Since the isKey1 variable isn’t significant, we should remove it from the model. We could also put another interaction variable in the model between acousticness and instrumentalness and see if the model improves.
m2 <- lm(popularity ~ acousticness + danceability + energy + instrumentalness + loudness + (energy * loudness) + (acousticness * instrumentalness), data=spotify)
summary(m2)
##
## Call:
## lm(formula = popularity ~ acousticness + danceability + energy +
## instrumentalness + loudness + (energy * loudness) + (acousticness *
## instrumentalness), data = spotify)
##
## Residuals:
## Min 1Q Median 3Q Max
## -36.553 -14.884 -1.867 12.762 76.220
##
## Coefficients:
## Estimate Std. Error t value Pr(>|t|)
## (Intercept) 38.78322 0.44644 86.872 <2e-16 ***
## acousticness -4.78146 0.25011 -19.117 <2e-16 ***
## danceability 2.61564 0.31389 8.333 <2e-16 ***
## energy -5.52234 0.44425 -12.431 <2e-16 ***
## instrumentalness -10.89381 0.23642 -46.079 <2e-16 ***
## loudness 0.75877 0.01696 44.733 <2e-16 ***
## energy:loudness 0.64124 0.03120 20.550 <2e-16 ***
## acousticness:instrumentalness 13.52540 0.40495 33.400 <2e-16 ***
## ---
## Signif. codes: 0 '***' 0.001 '**' 0.01 '*' 0.05 '.' 0.1 ' ' 1
##
## Residual standard error: 18.78 on 130655 degrees of freedom
## Multiple R-squared: 0.09275, Adjusted R-squared: 0.0927
## F-statistic: 1908 on 7 and 130655 DF, p-value: < 2.2e-16
Here we see the Adjusted R-Squared jumped a little to 0.0926974. Our new interaction term seems significant as well. Perhaps another one is called for? Let’s see if there is value to an interaction variable composed of energy and danceability.

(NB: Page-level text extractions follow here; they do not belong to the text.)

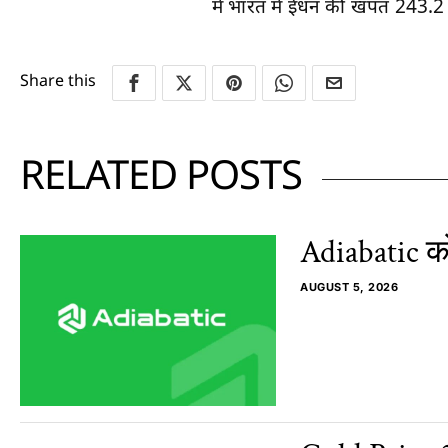
में भारत में ईंधन की खपत 243.2
Share this
RELATED POSTS
Adiabatic को
AUGUST 5, 2026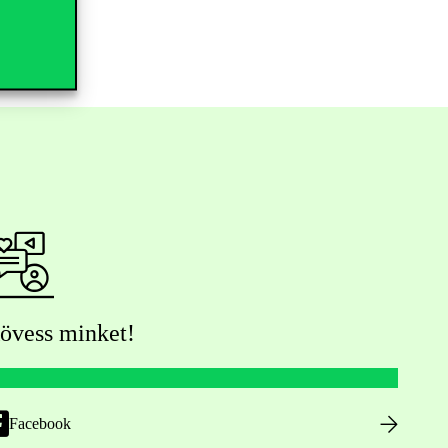
övess minket!
Facebook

m3 <- lm(popularity ~ acousticness + danceability + energy + instrumentalness + loudness + (energy * loudness) + (acousticness * instrumentalness) + (energy * danceability), data=spotify)
summary(m3)
##
## Call:
## lm(formula = popularity ~ acousticness + danceability + energy +
## instrumentalness + loudness + (energy * loudness) + (acousticness *
## instrumentalness) + (energy * danceability), data = spotify)
##
## Residuals:
## Min 1Q Median 3Q Max
## -38.281 -14.840 -1.867 12.728 75.889
##
## Coefficients:
## Estimate Std. Error t value Pr(>|t|)
## (Intercept) 35.49640 0.58935 60.230 <2e-16 ***
## acousticness -4.65081 0.25051 -18.565 <2e-16 ***
## danceability 7.87817 0.69152 11.392 <2e-16 ***
## energy 0.69415 0.85272 0.814 0.416
## instrumentalness -10.89881 0.23635 -46.112 <2e-16 ***
## loudness 0.71081 0.01786 39.791 <2e-16 ***
## energy:loudness 0.75571 0.03395 22.258 <2e-16 ***
## acousticness:instrumentalness 13.65674 0.40513 33.709 <2e-16 ***
## danceability:energy -9.70001 1.13584 -8.540 <2e-16 ***
## ---
## Signif. codes: 0 '***' 0.001 '**' 0.01 '*' 0.05 '.' 0.1 ' ' 1
##
## Residual standard error: 18.77 on 130654 degrees of freedom
## Multiple R-squared: 0.09325, Adjusted R-squared: 0.0932
## F-statistic: 1680 on 8 and 130654 DF, p-value: < 2.2e-16
Interestingly the new interaction term is significant in this model, but the energy variable itself ceased to be. R will not allow us to drop the main variable and keep it’s intereaction variable, so we’ll keep the model without the new interaction (m2).
So, how good is our model? Judging by the Adjusted R-squared, not too great. But perhaps it is somewhat useful. Let’s look at the residuals:
am2 <- augment(m2)
am2 %>% ggplot(aes(x=.fitted,y=.resid)) +
geom_point(alpha=0.1) + geom_hline(yintercept=0) +
labs(title="Residual Plot")
am2 %>% ggplot(aes(sample=.std.resid)) +
geom_qq() + geom_qq_line() +
labs(title="QQ Plot")
The residual plot is interesting and a definite pattern is there. The QQ plot shows that our residuals aren’t exactly normal throughout the range of samples.
Given the low Adjusted R-squared, and unusual patterns in the residuals, the models we’ve created seem like they are unsuitable for predicting a song’s popularity on Spotify; sorry music executives!